**Trecho do texto:**
.....
24 de dezembro de 2024
GAZETILHA

Dinheiro sujo

Por Corrêa Neves Jr. | Diretor do GCN
| Tempo de leitura: 8 min

“O ridículo desonra mais do que a desonra”

La Rochefoucauld, escritor francês

 

O Brasil, não é de hoje, tem se mostrado terreno fértil para a corrupção. É certo que o desvio de caráter nem de longe é exclusividade nossa, mas não é exagero nenhum dizer que em poucos lugares do mundo houve registro de tantos esquemas de pilhagem de recursos públicos como por aqui – e não é de hoje. A lista é imensa, tanto de malfeitos quanto de malfeitores, pertencentes a diversos e distintos partidos políticos, de esquerda ou de direita, em conluio com empresários dos mais variados naipes, sempre com um único objetivo: roubar, sem dó, o maior volume possível de dinheiro dos cofres públicos. Passa o tempo, mudam os personagens, trocam-se as ideologias, mas a maldita corrupção persiste. Em alguns momentos, com toques de tragicomédia que fazem que a roubalheira tenha contornos ridículos.
.....
**Dados fornecidos:**
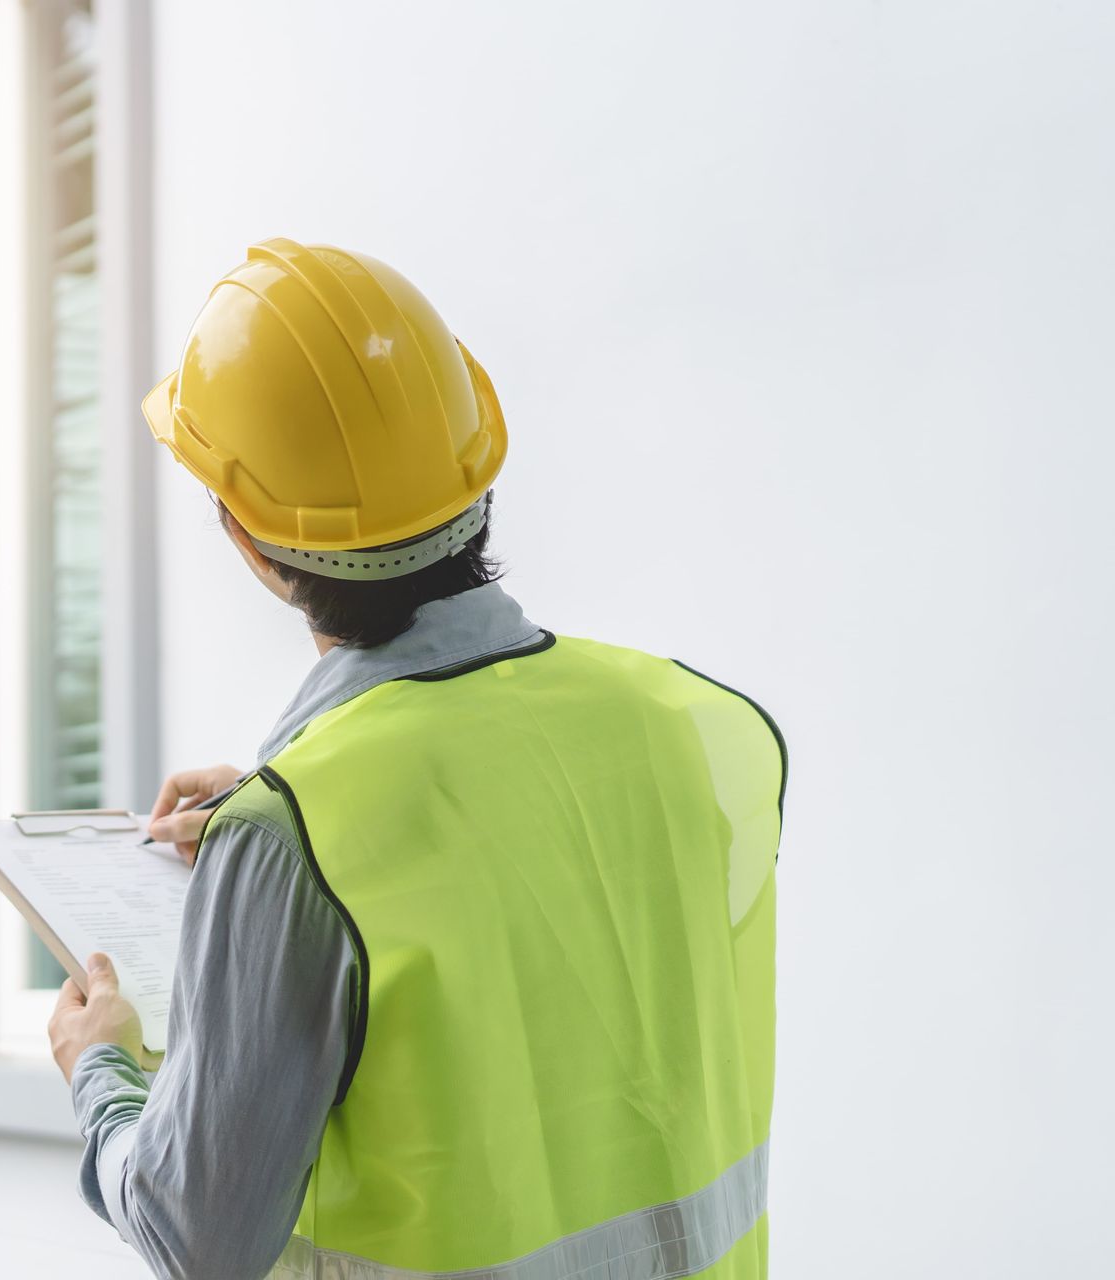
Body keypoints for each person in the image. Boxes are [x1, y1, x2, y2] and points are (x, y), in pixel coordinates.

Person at [47, 238, 784, 1280]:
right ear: (478, 465)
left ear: (249, 539)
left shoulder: (296, 837)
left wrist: (103, 1072)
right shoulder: (700, 723)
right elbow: (547, 929)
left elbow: (197, 1237)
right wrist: (291, 819)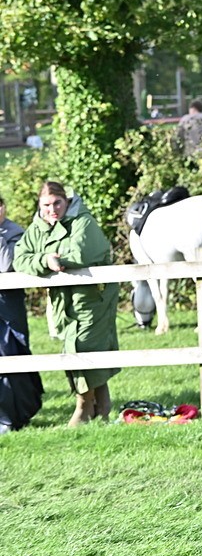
.....
**Descrição do exercício:** Prossiga com o texto sobre a corrupção no Brasil a partir da última frase apresentada. As linhas não têm nenhuma relação com o texto sobre a corrupção no Brasil.

**Resposta escrita:**
Quem tem mais de 40 anos certamente se lembra do escândalo dos Anões do Orçamento, no início dos anos 90, simbolizado pelo então deputado federal João Alves (PPR, hoje Progressistas), da Bahia. O sujeito, junto com outros comparsas do Congresso Nacional, cobrava propina de prefeitos para incluir emendas – e depois liberar o dinheiro – no orçamento da União. Cobravam comissão de empreiteiras – sempre elas – para liberar recursos para obras vultosas engasgadas nos gargalos da burocracia estatal. Usavam também uma rede de ONGs controladas por laranjas para receber dinheiro que deveria ser usado para programas assistenciais, mas que acabavam no bolso dos líderes do esquema.

Quando o escândalo explodiu e o esquema foi descoberto, o Brasil era presidido por Itamar Franco. Numa tentativa de justificar o injustificado, ou seja, de explicar como tinha sido possível a um deputado amealhar um patrimônio bilionário, João Alves surgiu com uma explicação infame. "Deus me ajudou e eu ganhei muito dinheiro", repetia. O deputado se referia às muitas vezes em que “ganhou” na loteria. Obviamente, a realidade nada tinha de sorte.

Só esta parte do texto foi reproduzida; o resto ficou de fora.